According to the rights organisation, it is legally obligatory on INEC to deliver transparent elections or lose their credibility.
In a media statement by the National Coordinator Comrade Emmanuel Onwubiko and the National Media Affairs Director Miss. Zainab Yusuf, HURIWA stressed that whereas non-violent civil action such as sit-at home is permissible in a democracy, shutting down an entire economy of a region is not in the commercial, economic, political and strategic interest of Igbo nation.

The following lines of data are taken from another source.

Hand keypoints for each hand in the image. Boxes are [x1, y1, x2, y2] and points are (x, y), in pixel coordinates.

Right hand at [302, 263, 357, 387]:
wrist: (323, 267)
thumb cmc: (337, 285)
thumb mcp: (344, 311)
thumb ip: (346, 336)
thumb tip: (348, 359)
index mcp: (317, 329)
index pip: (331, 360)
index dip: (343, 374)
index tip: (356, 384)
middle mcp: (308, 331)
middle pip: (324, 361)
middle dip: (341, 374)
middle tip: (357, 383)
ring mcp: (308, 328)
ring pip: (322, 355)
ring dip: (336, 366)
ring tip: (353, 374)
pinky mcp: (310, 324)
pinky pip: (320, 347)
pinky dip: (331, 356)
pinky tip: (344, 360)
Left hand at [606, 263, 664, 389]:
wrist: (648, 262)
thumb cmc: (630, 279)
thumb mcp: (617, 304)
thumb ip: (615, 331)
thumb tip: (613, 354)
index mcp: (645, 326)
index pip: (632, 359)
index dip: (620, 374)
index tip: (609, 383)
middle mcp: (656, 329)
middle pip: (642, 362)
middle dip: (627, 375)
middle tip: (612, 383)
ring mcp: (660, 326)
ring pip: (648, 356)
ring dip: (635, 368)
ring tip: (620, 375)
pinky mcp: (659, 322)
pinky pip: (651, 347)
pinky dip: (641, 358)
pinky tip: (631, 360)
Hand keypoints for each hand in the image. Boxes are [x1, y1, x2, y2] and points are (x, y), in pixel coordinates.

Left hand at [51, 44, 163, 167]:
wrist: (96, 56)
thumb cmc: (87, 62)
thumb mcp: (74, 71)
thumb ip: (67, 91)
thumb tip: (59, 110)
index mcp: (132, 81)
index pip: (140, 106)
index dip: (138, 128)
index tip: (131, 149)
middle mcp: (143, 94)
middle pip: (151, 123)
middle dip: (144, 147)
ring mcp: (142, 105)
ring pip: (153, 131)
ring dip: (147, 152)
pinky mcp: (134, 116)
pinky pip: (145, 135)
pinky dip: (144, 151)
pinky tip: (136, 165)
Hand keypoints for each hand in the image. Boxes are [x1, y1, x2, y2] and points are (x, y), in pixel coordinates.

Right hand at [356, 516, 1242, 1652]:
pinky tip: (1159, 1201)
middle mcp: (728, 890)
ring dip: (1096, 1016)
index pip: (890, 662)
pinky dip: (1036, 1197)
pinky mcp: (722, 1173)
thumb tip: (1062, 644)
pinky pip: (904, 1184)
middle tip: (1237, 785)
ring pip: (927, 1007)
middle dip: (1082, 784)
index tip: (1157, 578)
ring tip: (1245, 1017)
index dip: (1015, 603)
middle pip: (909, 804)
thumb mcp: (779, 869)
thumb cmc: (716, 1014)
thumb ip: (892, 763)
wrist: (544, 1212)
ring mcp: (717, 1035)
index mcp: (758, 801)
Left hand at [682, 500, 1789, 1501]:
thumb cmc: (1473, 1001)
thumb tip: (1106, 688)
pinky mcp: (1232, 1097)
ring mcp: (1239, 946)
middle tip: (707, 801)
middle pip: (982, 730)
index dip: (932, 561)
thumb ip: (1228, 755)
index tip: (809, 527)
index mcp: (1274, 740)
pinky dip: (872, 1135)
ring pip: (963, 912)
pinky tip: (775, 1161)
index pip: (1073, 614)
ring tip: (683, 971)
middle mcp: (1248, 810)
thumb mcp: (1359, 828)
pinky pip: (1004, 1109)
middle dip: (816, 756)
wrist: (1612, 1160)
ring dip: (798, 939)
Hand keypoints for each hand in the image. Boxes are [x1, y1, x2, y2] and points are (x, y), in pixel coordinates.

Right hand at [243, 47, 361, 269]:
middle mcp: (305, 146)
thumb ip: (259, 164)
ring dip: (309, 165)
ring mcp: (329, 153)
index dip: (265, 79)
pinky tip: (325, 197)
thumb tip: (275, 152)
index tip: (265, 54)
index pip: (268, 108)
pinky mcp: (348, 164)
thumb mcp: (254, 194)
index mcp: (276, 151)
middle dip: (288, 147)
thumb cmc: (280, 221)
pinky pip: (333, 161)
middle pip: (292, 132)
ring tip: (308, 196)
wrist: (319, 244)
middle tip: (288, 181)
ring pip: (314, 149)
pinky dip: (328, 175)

“It is our considered opinion that the weeklong civil protest will only succeed in multiplying the economic pains of the extremely marginalized Igbo speaking people and emasculate the economic well-being of Igbo nation to a devastating extent that there would be hundreds of thousands of job losses and these economic adversities will pave way for unprecedented rise in organized crime,” the group said.
“We plead with the leaders of the Indigenous Peoples of Biafra not to precipitate the eventual commercial suicide of the Igbo nation which is exactly what haters of Igbo nation have always wanted.
“The weeklong sit-at-home will unleash grave consequences that may take the next two decades to recover. We appeal for greater restraint and urge that the order be withdrawn forthwith”.
HURIWA described the one week sit-at-home protest as an agenda designed to cripple the Igbo economy and cannot be said to be an effective tool to lobby for the release of the detained leader of the proscribed Indigenous Peoples of Biafra (Ipob) Mazi Nnamdi Kanu whose illegal incarceration is unconstitutional and amounts to a crime against humanity.